I have attempted many times to become a Hydration Queen, all of them futile. I spend my day chugging coffee, realize I’m thirsty somewhere around 3 pm, spend 20 minutes at the sink pouring glass after glass of water down my throat, and still end up dehydrated.
I’ve purchased water bottles in the past, but my ADHD brain never remembers to refill them once they’ve run dry. A few weeks ago, in the midst of a heat wave, my partner and I stopped to grab some new drivers before hitting the disc golf course. There, in an endcap at our local sporting goods store, I saw her. My angel. My savior. My soon-to-be bestie, the HydroJug Pro.
If I were a water bottle, the 73-ounce HydroJug Pro would intimidate me. By sheer size alone, it makes a mockery of my past purchases from Contigo and HydroFlask. You won’t be putting this bad boy in your car’s cupholder. Filled to the brim, without a sleeve, my bottle weighs just over 4 pounds. It doubles as a weight when I take it with me on walks.
It wouldn’t be ideal for some people, but I like the heft of it. It serves as a physical reminder to keep sipping. And I only have to fill it up once per day!
Many sources recommend that you drink around 8 cups of water per day. That can vary widely, especially since fluid intake from food can count toward your totals. The United States Centers for Disease Control and Prevention points us toward studies that show a good amount is about 9 cups per day for women and about 11 cups per day for men.

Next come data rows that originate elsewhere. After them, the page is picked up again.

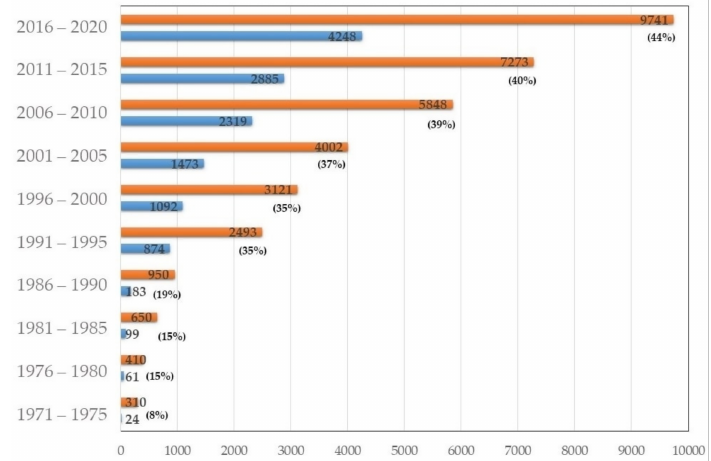
Figure 2. Relative weight of reports retrieved using the term “phthalocyanin*” (orange bars) vs. its refining with the term “photo*” (blue bars). In parentheses are the percentage weights of photo- applications over all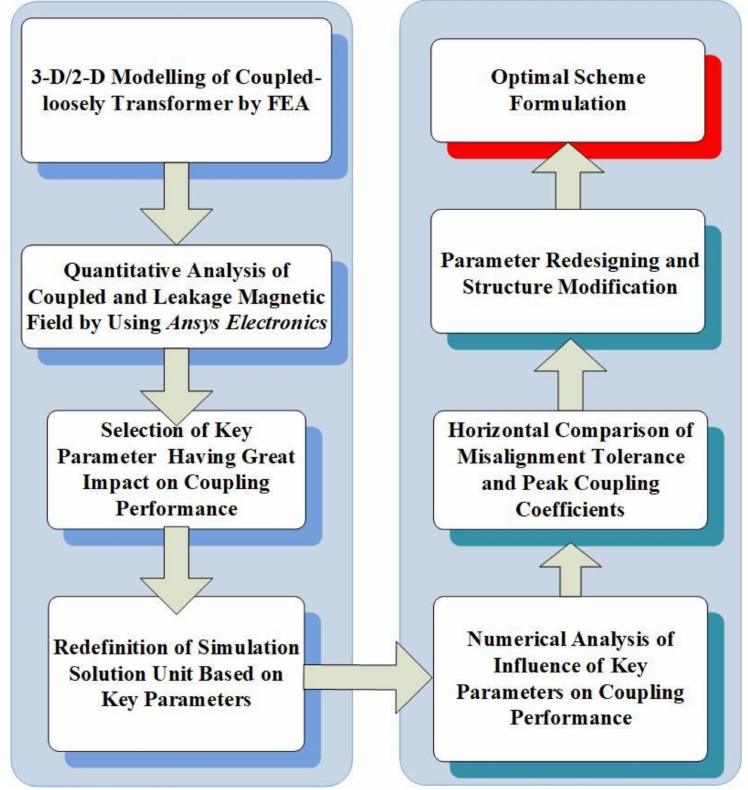
Figure 1. FEA-aided methodology of a loosely coupled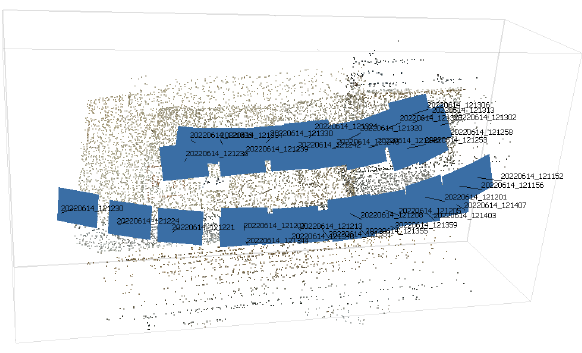
Figure 9. Camera positions in domical imagery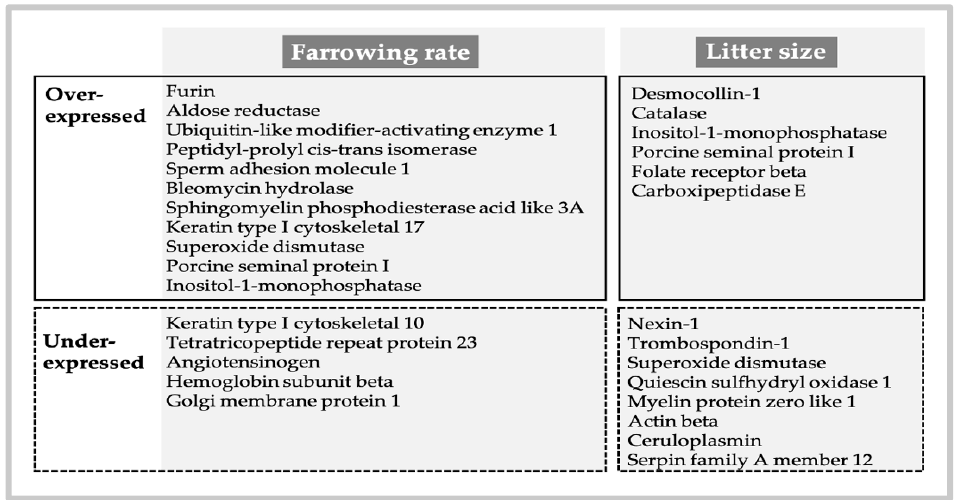
Figure 2. Over- and underexpression of less abundant specific seminal plasma proteins in the ani- mal model pig ( Sus scrofa ) analyzed using iTRAQ-based quantitative proteomics and their relation to fertility, as farrowing and prolificacy (litter size) (modified from [33,96,97].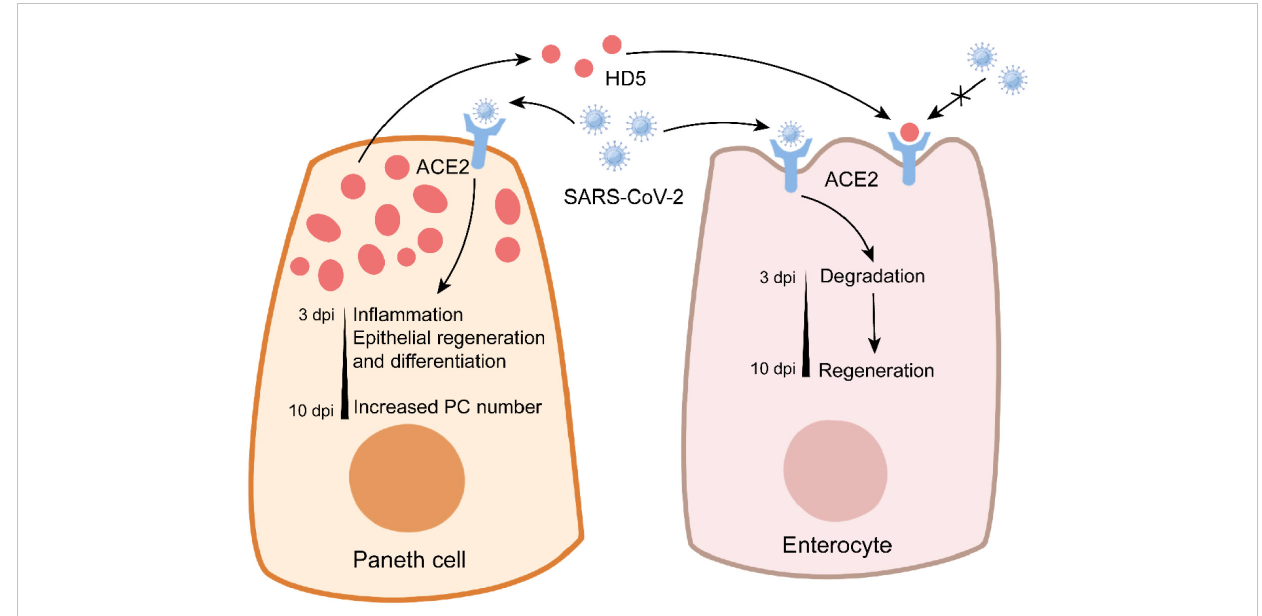
FIGURE 4 Paneth cells in COVID-19. In Paneth cells, SARS-CoV-2 infection triggers the expression of genes related to in fl ammation and epithelial repair, and it enhances the number of Paneth cells at later stage. In enterocytes, SARS-CoV-2 infection leads to the conversion from degradation to regeneration over time. Notably, Paneth cell-derived HD5 binds to ACE2 to prevent SARS-CoV-2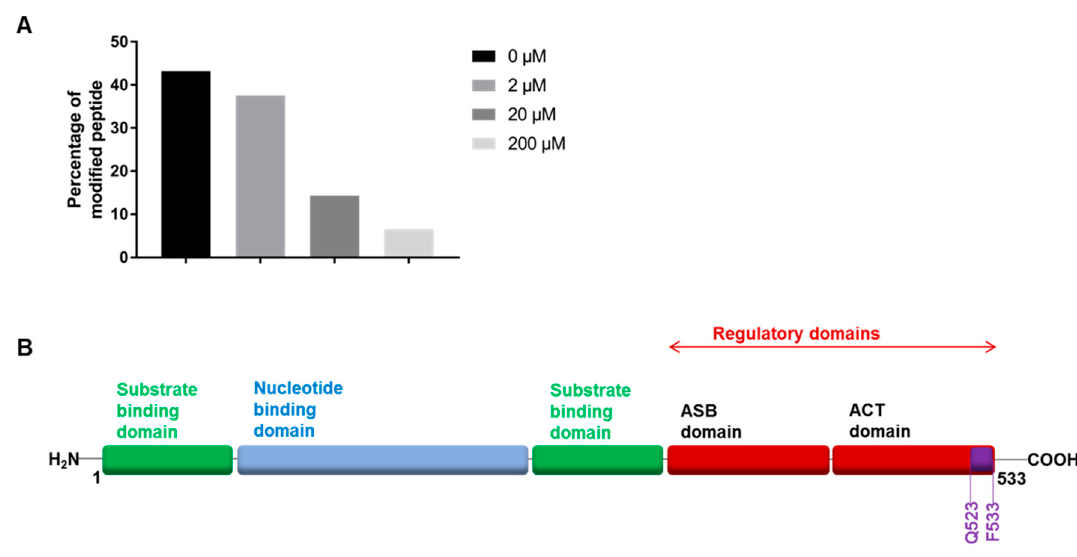
Figure 6. Result of the photoactivation experiment. ( A ) Percentage of the modified QHVTEAFQFHF peptide after incubation with compound 2 at different concentrations determined from the peptide spectrum matches (PSMs) of their precursors after trypsinization and analysis by nanoUHPLC/MS. Compound 2 was incubated with PHGDH in 50 mM Tris and 1 mM EDTA at pH 8.5 during 1 h before adding 1 mM of 11. ( B ) Schematic structure of full-length human PHGDH with substrate-binding domain in green, nucleotide-binding domain in blue, regulatory domains in red and diazirine modified peptide in purple. Adapted from Ravez et al. [10].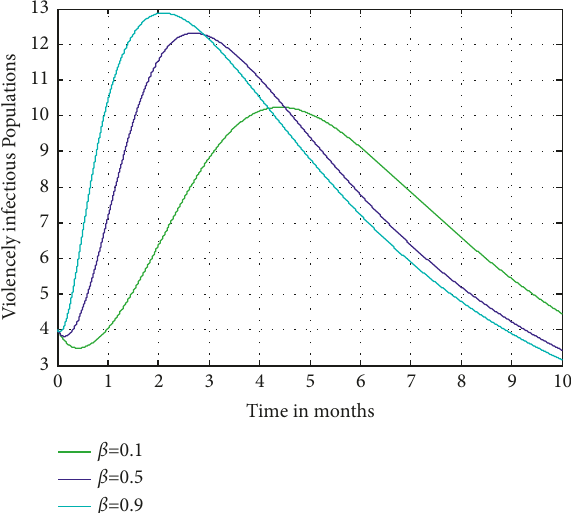
Figure 3: Effect of the diffusion rate β on the violently infectious 0 individuals. P. <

This number fluctuates based on diet and exercise levels—if you move and sweat more, you should drink more. Urine color is a good indicator of hydration levels—it should be yellow like lemonade, not beer-colored or wholly transparent. I’m happy and not at all embarrassed to report here, publicly, that my pee is always the optimum color now.
But Also a Baddie
The HydroJug Pro is cute! It’s available in tons of colors. I’ve been rocking the Pink Sand version. In a utopia where everyone carried around HydroJugs, I’d be able to easily identify mine. There are accessories, too, like neoprene sleeves (with pockets and a carrying strap!) and wide straws for easier sipping. You get all three with the purchase of a Getting Started Kit ($50).